5. Don’t be too proud to ask for help

Lots of today’s buyers are relying on help from “the bank of mom and dad,” Abramowicz notes. And with the price of housing in Canada’s largest cities, that isn’t surprising. 

For many first-time buyers, the largest single hurdle in buying a home is saving the down payment: even buyers with strong income and good credit scores can find it difficult to save up a sufficient amount. And, with house prices rising as interest rates fall, saving for a down payment in a “secure” setting (like a high-interest savings account, or a guaranteed investment certificate) can feel like chasing a moving target. 
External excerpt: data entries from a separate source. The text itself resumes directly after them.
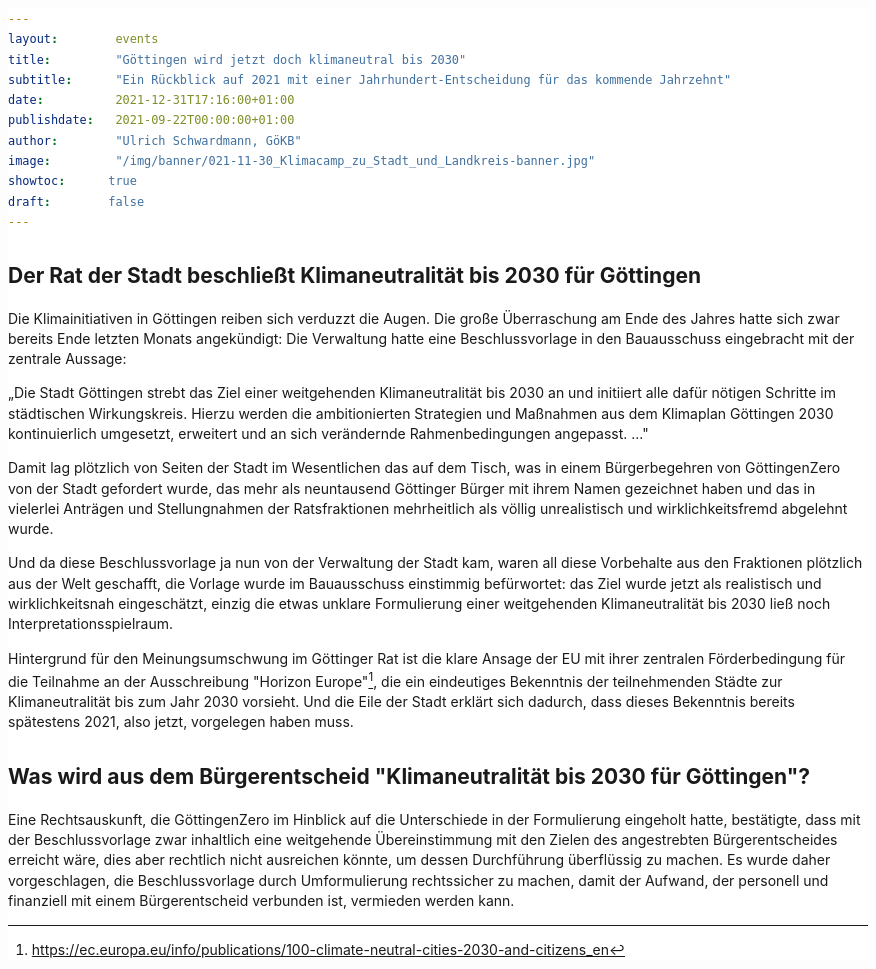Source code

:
 ```yaml
---
layout:        events
title:         "Göttingen wird jetzt doch klimaneutral bis 2030"
subtitle:      "Ein Rückblick auf 2021 mit einer Jahrhundert-Entscheidung für das kommende Jahrzehnt"
date:          2021-12-31T17:16:00+01:00
publishdate:   2021-09-22T00:00:00+01:00
author:        "Ulrich Schwardmann, GöKB"
image:         "/img/banner/021-11-30_Klimacamp_zu_Stadt_und_Landkreis-banner.jpg"
showtoc:      true
draft:        false
---
```



Der Rat der Stadt beschließt Klimaneutralität bis 2030 für Göttingen
---------------------------------------------------------------------

Die Klimainitiativen in Göttingen reiben sich verduzzt die Augen. Die
große Überraschung am Ende des Jahres hatte sich zwar bereits Ende
letzten Monats angekündigt: Die Verwaltung hatte eine Beschlussvorlage
in den Bauausschuss eingebracht mit der zentrale Aussage:

„Die Stadt Göttingen strebt das Ziel einer weitgehenden Klimaneutralität
bis 2030 an und initiiert alle dafür nötigen Schritte im städtischen
Wirkungskreis. Hierzu werden die ambitionierten Strategien und Maßnahmen
aus dem Klimaplan Göttingen 2030 kontinuierlich umgesetzt, erweitert und
an sich verändernde Rahmenbedingungen angepasst. ..."

Damit lag plötzlich von Seiten der Stadt im Wesentlichen das auf dem
Tisch, was in einem Bürgerbegehren von GöttingenZero von der Stadt
gefordert wurde, das mehr als neuntausend Göttinger Bürger mit ihrem
Namen gezeichnet haben und das in vielerlei Anträgen und Stellungnahmen
der Ratsfraktionen mehrheitlich als völlig unrealistisch und
wirklichkeitsfremd abgelehnt wurde.

Und da diese Beschlussvorlage ja nun von der Verwaltung der Stadt kam,
waren all diese Vorbehalte aus den Fraktionen plötzlich aus der Welt
geschafft, die Vorlage wurde im Bauausschuss einstimmig befürwortet: das
Ziel wurde jetzt als realistisch und wirklichkeitsnah eingeschätzt,
einzig die etwas unklare Formulierung einer weitgehenden
Klimaneutralität bis 2030 ließ noch Interpretationsspielraum.

Hintergrund für den Meinungsumschwung im Göttinger Rat ist die klare
Ansage der EU mit ihrer zentralen Förderbedingung für die Teilnahme an
der Ausschreibung "Horizon Europe"[^1], die ein eindeutiges Bekenntnis
der teilnehmenden Städte zur Klimaneutralität bis zum Jahr 2030
vorsieht. Und die Eile der Stadt erklärt sich dadurch, dass dieses
Bekenntnis bereits spätestens 2021, also jetzt, vorgelegen haben muss.

Was wird aus dem Bürgerentscheid "Klimaneutralität bis 2030 für Göttingen"?
-----------------------------------------------------------------------------

Eine Rechtsauskunft, die GöttingenZero im Hinblick auf die Unterschiede
in der Formulierung eingeholt hatte, bestätigte, dass mit der
Beschlussvorlage zwar inhaltlich eine weitgehende Übereinstimmung mit
den Zielen des angestrebten Bürgerentscheides erreicht wäre, dies aber
rechtlich nicht ausreichen könnte, um dessen Durchführung überflüssig zu
machen. Es wurde daher vorgeschlagen, die Beschlussvorlage durch
Umformulierung rechtssicher zu machen, damit der Aufwand, der personell
und finanziell mit einem Bürgerentscheid verbunden ist, vermieden werden
kann.


[^1]: <https://ec.europa.eu/info/publications/100-climate-neutral-cities-2030-and-citizens_en>
[^2]: <https://www.goettingen.de/rathaus/beteiligung/planverfahren/bauleitplaene/auslegung/bebauungsplan-goettingen-esebeck-nr.-7-kleehoefen-sued-2021-05-04.html>
[^3]: <https://taz.de/Nabu-Chef-ueber-Dinosaurier-des-Jahres/!5824156&s=emden/>
[^4]: Göttinger Tageblatt, Freitag, 24. Dezember 2021, S.19
[^5]: ebenda
[^6]: <https://goettinger-klimabuendnis.de/documents/Ratsantraege2021_Bewertung.pdf>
That’s where many first-time buyers turn to family help to make up the required down payment. “If this is an option for you,” says Abramowicz, “then it might be the way you can make the deal work.” While family help won’t always be available, it can be a way to get into the market in Canada’s big cities, at today’s high prices. 

6. Don’t worry about hitting a 20% down payment

If you can come up with a down payment of 20% or more, you may be able to avoid default insurance, provided by the Canada Mortgage and Housing Corporation (CMHC) or the two private insurers providing mortgage default insurance (Canada Guaranty and Genworth). (Some houses, such as those with a price over $1 million, are not eligible for CMHC coverage no matter what size down payment you have.)

Depending on the size of your mortgage, the cost of mortgage default insurance will add another 2.80% to 4% to your mortgage. For a mortgage of $500,000, for example, an additional 4% will add another $20,000 to your mortgage amount. (What does that mean for your cash flow? On a 25-year mortgage with a five-year term at 2.5%, that extra $20,000 adds another $90 to your monthly costs.)

When you’re saving up to get into the housing market, contemplating another added cost can feel like it’s setting you back. But insured mortgages often come with better interest rates, notes Abramowicz, meaning you’re saving on the monthly payments. That’s because your risk of default has been passed on to the mortgage insurer, meaning you’re a less-risky bet for the mortgage lender.